Physical Safety

Physical safety concerns how embodied agents avoid harming humans, themselves, or the environment during operation.

It goes beyond simple obstacle avoidance to include safe interaction when touching people or objects, preventing falls or drops, and ensuring the robot does not cause damage even when things go wrong. Core techniques include collision avoidance, compliant (soft and forgiving) control, and fail-safe mechanisms that bring the robot to a safe stop if something unexpected happens.

Challenges

Several factors make physical safety especially difficult for embodied AGI. Human behavior is often unpredictable — people move suddenly, reach into the robot’s workspace, or change plans without warning. Contact-rich tasks, such as handing over objects or assisting with dressing, involve close physical interaction where even small force errors can cause discomfort or injury.

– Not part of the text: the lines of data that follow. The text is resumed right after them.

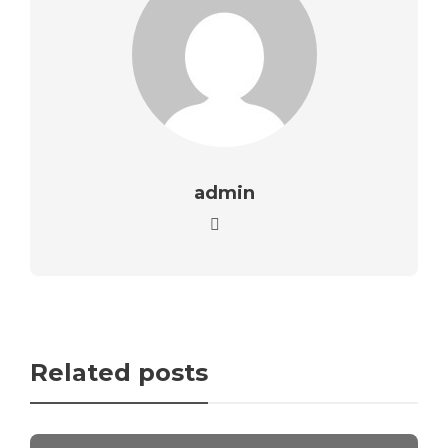
admin
Related posts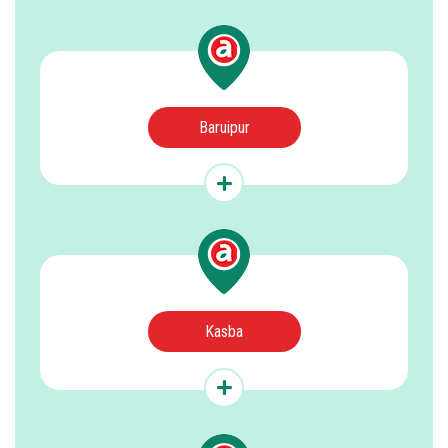
Baruipur
Kasba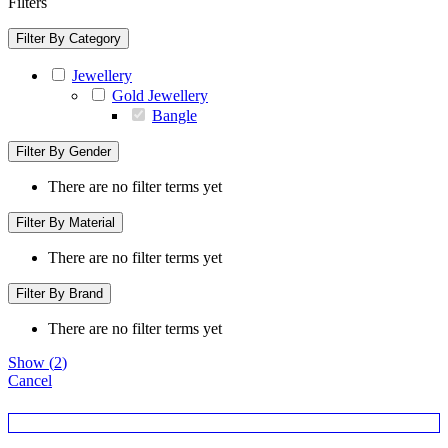
Filters
Filter By Category
Jewellery
Gold Jewellery
Bangle
Filter By Gender
There are no filter terms yet
Filter By Material
There are no filter terms yet
Filter By Brand
There are no filter terms yet
Show
(
2
)
Cancel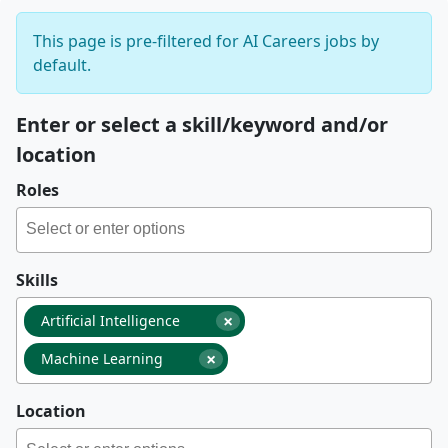
This page is pre-filtered for AI Careers jobs by
default.
Enter or select a skill/keyword and/or
location
Roles
Skills
×
Artificial Intelligence
×
Machine Learning
Location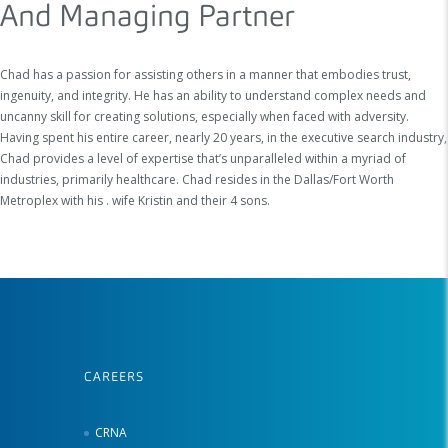
And Managing Partner
Chad has a passion for assisting others in a manner that embodies trust,
ingenuity, and integrity. He has an ability to understand complex needs and
uncanny skill for creating solutions, especially when faced with adversity.
Having spent his entire career, nearly 20 years, in the executive search industry,
Chad provides a level of expertise that’s unparalleled within a myriad of
industries, primarily healthcare. Chad resides in the Dallas/Fort Worth
Metroplex with his . wife Kristin and their 4 sons.
CAREERS
CRNA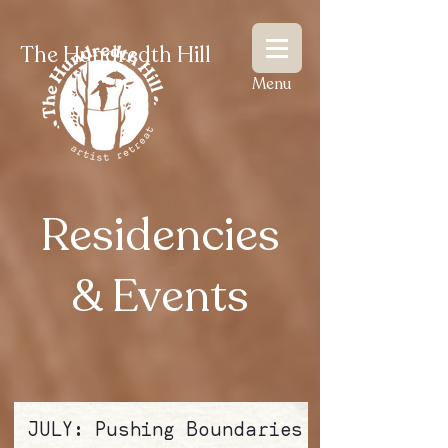
The Hundredth Hill
Menu
Residencies
& Events
JULY: Pushing Boundaries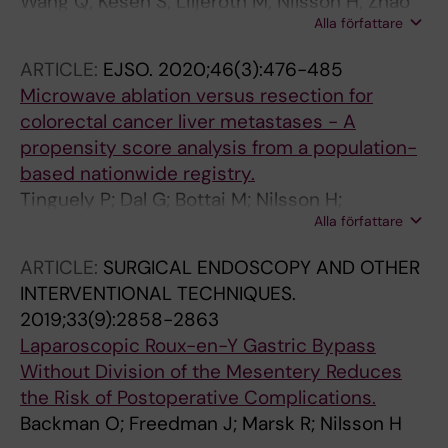
Wang Q; Kesen S; Liljeroth M; Nilsson H; Zhao
Alla författare
Y; Sparrelid E; Brismar TB
ARTICLE:
EJSO.
2020;46(3):476-485
Microwave ablation versus resection for
colorectal cancer liver metastases - A
propensity score analysis from a population-
based nationwide registry.
Tinguely P; Dal G; Bottai M; Nilsson H;
Alla författare
Freedman J; Engstrand J
ARTICLE:
SURGICAL ENDOSCOPY AND OTHER
INTERVENTIONAL TECHNIQUES.
2019;33(9):2858-2863
Laparoscopic Roux-en-Y Gastric Bypass
Without Division of the Mesentery Reduces
the Risk of Postoperative Complications.
Backman O; Freedman J; Marsk R; Nilsson H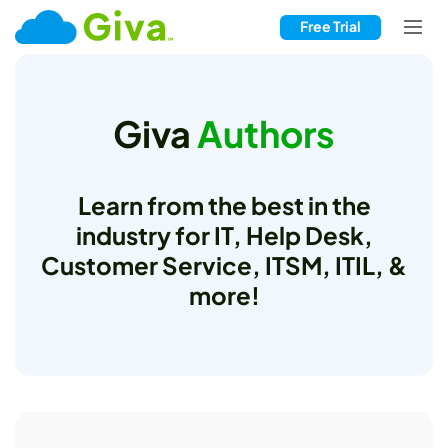
Free Trial
Giva
Authors
Learn from the best in the
industry for IT, Help Desk,
Customer Service, ITSM, ITIL, &
more!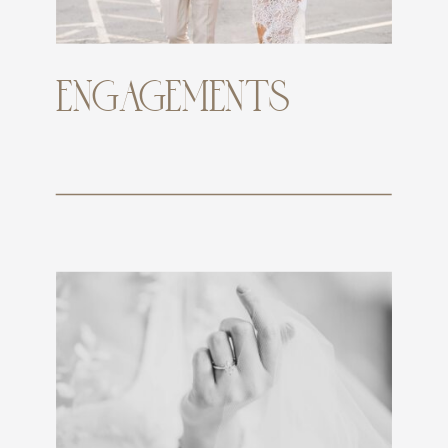
ENGAGEMENTS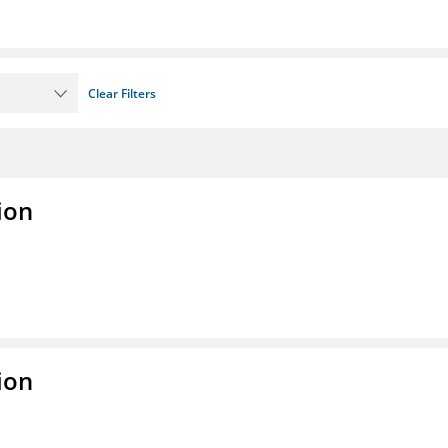
Clear Filters
ion
ion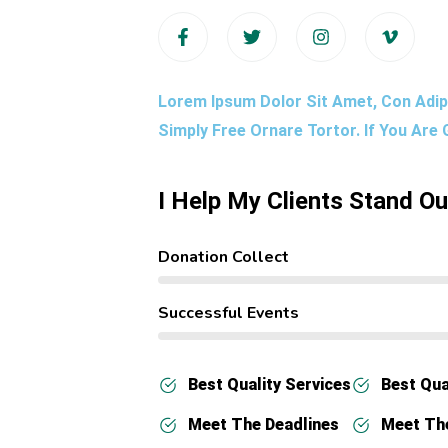
Lorem Ipsum Dolor Sit Amet, Con Adipi
Simply Free Ornare Tortor. If You Are
I Help My Clients Stand O
Donation Collect
Successful Events
Best Quality Services
Best Qua
Meet The Deadlines
Meet Th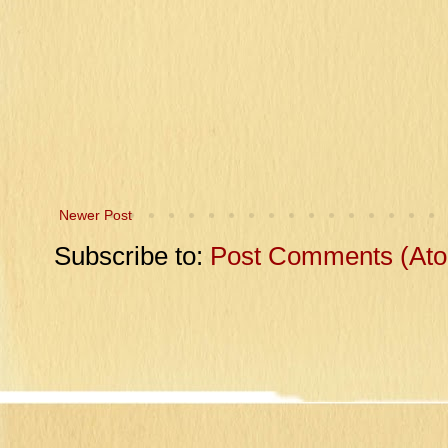
Newer Post
Subscribe to:
Post Comments (At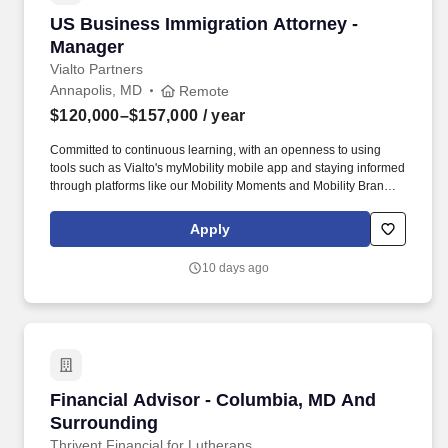
US Business Immigration Attorney - Manager
US Business Immigration Attorney -
Manager
Vialto Partners
Annapolis, MD
Remote
$120,000–$157,000
/ year
Committed to continuous learning, with an openness to using
tools such as Vialto's myMobility mobile app and staying informed
through platforms like our Mobility Moments and Mobility Brand
content on LinkedIn. You will serve as a trusted advisor, guiding
clients and their employees through immigration processes with
Apply
empathy, care, and efficiency-delivering best-in-class legal
services enabled by leading technology.
10 days ago
Financial Advisor - Columbia, MD And Surrou
Financial Advisor - Columbia, MD And
Surrounding
Thrivent Financial for Lutherans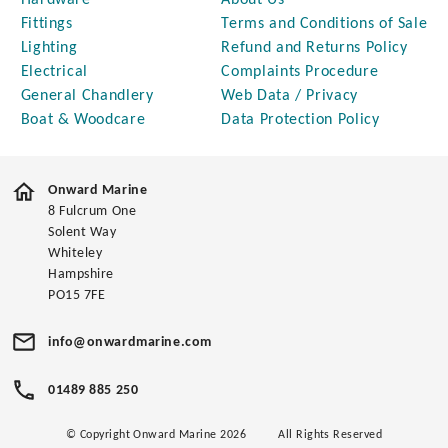
Hardware
About Us
Fittings
Terms and Conditions of Sale
Lighting
Refund and Returns Policy
Electrical
Complaints Procedure
General Chandlery
Web Data / Privacy
Boat & Woodcare
Data Protection Policy
Onward Marine
8 Fulcrum One
Solent Way
Whiteley
Hampshire
PO15 7FE
info@onwardmarine.com
01489 885 250
© Copyright Onward Marine 2026
All Rights Reserved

Guaranteeing safety in completely open, unstructured environments is extremely hard because it is impossible to predict every possible scenario in advance. The robot must handle novel situations while still operating reliably and safely.

Approaches

Current solutions rely on runtime monitoring (constantly checking sensor data for dangerous situations), uncertainty-aware planning (being more cautious when the robot is unsure), and hardware-level safeguards such as compliant joints, force-limited actuators, and emergency stop systems. Many systems also use layered safety architectures — combining fast reactive reflexes with slower deliberative checks.

Simulation-based safety testing and formal verification methods are increasingly used to catch potential failure modes before deployment.

The Future: Inherently Safe Embodied AGI

Future embodied AGI will move toward inherently safe design, where safety is built into the system at every level — from body morphology and actuators to learning algorithms and high-level reasoning. Agents will learn safe behavior through experience while maintaining strong guarantees that they will not cause harm.

With advanced predictive processing, rich multimodal sensing, and adaptive compliance, robots will be able to work in very close proximity to people — assisting in homes, providing caregiving, or collaborating side-by-side in workplaces and public spaces — with a level of safety and trustworthiness that feels natural and reassuring.

Achieving inherently safe embodied AGI will be one of the most important requirements for widespread adoption. When robots can safely share physical space with humans and operate reliably in open environments, the door opens to truly transformative applications while maintaining public trust and minimizing risk.